(Your goal):
Report back every line of the entries that contains "maar", exactly as written.

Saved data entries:
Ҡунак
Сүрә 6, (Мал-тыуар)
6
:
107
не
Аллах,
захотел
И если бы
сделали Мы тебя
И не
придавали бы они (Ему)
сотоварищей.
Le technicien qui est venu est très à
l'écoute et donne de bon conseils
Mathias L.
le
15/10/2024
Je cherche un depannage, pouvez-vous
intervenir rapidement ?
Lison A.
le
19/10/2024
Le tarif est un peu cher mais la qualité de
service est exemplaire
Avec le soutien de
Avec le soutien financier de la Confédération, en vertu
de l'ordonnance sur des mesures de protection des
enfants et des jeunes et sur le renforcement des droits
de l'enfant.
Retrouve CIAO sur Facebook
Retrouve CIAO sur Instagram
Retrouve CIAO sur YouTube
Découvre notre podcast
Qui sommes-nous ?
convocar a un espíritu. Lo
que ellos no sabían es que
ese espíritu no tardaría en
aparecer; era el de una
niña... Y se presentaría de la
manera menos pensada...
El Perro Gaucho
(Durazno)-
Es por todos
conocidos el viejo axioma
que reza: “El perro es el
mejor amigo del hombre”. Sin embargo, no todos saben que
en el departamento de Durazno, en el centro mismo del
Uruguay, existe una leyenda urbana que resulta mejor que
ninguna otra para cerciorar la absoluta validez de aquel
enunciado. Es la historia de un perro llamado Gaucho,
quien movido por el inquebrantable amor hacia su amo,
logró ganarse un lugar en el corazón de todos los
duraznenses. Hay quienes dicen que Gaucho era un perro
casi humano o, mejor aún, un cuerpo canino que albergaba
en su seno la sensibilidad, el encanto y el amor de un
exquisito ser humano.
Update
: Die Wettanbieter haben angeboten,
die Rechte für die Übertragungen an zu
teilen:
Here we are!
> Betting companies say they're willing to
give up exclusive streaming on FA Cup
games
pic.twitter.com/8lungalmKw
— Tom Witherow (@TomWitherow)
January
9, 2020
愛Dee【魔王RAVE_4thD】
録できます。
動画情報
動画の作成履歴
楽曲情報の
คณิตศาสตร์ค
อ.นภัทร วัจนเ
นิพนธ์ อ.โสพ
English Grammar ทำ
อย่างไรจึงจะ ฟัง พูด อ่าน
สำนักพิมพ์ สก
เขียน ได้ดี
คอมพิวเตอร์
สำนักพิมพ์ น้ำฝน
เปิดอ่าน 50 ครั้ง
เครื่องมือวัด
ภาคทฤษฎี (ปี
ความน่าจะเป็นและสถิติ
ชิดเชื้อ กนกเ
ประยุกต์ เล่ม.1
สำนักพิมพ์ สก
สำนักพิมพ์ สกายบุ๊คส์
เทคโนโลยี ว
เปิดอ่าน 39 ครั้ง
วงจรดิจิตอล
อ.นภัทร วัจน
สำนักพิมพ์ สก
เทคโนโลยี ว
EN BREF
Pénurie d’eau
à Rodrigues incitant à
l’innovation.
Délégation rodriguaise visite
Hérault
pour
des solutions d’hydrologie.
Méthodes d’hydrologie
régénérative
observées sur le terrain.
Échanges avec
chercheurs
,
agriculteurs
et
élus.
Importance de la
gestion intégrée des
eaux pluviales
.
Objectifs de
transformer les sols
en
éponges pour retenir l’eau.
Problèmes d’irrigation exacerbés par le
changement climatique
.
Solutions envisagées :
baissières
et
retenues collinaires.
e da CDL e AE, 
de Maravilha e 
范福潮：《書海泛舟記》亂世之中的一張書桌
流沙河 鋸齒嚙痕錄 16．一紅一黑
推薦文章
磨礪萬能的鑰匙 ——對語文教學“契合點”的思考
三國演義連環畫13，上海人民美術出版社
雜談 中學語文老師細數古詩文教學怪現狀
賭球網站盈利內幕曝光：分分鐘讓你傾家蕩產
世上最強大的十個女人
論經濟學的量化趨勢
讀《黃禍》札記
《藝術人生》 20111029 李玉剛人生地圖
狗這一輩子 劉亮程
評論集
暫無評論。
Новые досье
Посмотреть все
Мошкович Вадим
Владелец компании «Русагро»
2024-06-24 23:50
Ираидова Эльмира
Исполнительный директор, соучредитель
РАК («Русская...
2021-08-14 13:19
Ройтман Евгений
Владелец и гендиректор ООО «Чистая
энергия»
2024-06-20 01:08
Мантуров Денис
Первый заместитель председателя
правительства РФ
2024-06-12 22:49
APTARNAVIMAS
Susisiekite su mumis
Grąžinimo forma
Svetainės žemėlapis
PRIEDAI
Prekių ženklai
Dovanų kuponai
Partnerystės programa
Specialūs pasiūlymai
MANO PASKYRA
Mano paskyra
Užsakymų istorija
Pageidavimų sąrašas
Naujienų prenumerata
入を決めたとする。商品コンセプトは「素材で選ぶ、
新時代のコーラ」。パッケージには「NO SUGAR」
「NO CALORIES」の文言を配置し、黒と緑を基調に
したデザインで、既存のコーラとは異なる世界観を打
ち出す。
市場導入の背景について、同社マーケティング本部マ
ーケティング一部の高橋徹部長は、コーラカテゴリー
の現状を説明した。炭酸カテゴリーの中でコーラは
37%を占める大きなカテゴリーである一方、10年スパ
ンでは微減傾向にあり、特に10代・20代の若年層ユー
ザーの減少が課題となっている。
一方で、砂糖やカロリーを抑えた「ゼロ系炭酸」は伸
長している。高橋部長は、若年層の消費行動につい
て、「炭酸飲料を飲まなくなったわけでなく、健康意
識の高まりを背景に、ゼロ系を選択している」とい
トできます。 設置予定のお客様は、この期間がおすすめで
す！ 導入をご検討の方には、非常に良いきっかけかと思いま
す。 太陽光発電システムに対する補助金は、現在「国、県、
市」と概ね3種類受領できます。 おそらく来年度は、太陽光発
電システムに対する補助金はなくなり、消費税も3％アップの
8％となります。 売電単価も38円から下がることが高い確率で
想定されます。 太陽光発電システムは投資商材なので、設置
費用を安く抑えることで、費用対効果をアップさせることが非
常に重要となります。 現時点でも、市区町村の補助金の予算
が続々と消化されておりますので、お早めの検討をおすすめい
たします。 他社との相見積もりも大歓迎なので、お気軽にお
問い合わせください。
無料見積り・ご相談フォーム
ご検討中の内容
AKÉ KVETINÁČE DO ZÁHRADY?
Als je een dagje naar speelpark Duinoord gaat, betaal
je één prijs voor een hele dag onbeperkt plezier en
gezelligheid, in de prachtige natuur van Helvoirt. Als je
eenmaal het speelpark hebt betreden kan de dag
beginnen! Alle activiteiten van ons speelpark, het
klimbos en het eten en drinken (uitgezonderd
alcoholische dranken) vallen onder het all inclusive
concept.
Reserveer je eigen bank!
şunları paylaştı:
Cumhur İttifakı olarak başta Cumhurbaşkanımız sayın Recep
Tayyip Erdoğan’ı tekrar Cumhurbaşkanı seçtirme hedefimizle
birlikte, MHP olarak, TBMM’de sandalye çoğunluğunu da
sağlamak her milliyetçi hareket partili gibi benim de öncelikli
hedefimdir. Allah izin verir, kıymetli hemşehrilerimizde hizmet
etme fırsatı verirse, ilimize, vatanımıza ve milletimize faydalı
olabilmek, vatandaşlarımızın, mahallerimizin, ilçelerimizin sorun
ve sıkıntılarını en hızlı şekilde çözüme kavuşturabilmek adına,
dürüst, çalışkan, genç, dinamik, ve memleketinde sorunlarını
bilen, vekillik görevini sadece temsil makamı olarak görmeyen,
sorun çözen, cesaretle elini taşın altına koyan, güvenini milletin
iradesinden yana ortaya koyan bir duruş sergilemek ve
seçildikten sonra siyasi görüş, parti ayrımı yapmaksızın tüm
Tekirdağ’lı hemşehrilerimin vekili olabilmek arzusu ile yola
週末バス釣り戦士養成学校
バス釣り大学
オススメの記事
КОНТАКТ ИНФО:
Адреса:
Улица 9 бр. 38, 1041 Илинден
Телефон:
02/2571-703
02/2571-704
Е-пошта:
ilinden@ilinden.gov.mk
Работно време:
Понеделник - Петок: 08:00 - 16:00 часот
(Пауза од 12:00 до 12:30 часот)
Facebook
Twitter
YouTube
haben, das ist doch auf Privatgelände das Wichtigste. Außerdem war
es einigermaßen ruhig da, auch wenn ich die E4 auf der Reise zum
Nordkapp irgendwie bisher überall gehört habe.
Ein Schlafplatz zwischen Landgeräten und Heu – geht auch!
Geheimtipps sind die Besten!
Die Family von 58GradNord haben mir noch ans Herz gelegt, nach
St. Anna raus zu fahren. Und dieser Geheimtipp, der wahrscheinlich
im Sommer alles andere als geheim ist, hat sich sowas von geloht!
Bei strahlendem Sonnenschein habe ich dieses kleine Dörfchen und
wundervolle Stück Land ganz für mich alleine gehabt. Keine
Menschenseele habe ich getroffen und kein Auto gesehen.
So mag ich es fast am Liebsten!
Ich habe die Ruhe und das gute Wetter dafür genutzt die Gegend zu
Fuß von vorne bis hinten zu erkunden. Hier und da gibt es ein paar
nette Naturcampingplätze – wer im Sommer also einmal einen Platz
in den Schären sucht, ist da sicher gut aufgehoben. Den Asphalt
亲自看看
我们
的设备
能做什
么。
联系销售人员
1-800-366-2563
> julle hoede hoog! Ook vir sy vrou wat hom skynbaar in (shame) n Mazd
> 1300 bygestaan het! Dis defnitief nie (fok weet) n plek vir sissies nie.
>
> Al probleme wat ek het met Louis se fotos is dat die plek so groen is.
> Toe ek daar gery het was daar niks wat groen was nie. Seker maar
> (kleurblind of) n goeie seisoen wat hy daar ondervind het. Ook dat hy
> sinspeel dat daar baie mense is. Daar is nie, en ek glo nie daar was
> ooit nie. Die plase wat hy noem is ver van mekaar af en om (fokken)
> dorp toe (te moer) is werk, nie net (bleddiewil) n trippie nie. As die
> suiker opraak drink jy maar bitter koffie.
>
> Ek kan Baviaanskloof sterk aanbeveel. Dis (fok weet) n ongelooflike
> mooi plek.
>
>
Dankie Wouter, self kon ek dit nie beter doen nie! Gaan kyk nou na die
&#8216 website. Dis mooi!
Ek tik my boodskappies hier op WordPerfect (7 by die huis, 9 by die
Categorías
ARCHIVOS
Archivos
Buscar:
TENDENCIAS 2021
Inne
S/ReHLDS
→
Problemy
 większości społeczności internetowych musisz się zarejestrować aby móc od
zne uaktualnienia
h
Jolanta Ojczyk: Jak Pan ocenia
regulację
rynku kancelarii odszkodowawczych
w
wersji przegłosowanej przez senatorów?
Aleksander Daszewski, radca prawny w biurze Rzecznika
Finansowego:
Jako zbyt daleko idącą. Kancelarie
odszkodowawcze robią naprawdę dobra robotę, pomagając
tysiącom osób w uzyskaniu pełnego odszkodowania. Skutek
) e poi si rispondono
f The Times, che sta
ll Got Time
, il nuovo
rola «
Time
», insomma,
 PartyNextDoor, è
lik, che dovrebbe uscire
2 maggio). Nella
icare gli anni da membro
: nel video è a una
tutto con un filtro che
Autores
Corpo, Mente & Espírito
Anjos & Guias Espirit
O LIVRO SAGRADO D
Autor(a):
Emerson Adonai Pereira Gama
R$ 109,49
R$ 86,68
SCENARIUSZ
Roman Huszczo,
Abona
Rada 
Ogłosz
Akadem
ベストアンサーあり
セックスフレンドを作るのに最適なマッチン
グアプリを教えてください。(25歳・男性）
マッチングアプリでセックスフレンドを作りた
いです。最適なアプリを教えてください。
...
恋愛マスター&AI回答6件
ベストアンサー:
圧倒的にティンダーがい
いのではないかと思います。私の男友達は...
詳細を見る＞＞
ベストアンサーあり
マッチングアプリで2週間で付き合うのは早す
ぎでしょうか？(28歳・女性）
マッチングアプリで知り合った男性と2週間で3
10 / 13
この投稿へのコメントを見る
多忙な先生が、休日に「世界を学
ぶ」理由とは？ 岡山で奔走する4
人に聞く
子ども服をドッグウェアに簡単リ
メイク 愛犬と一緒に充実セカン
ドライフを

(The answer):
> Toe ek daar gery het was daar niks wat groen was nie. Seker maar
> suiker opraak drink jy maar bitter koffie.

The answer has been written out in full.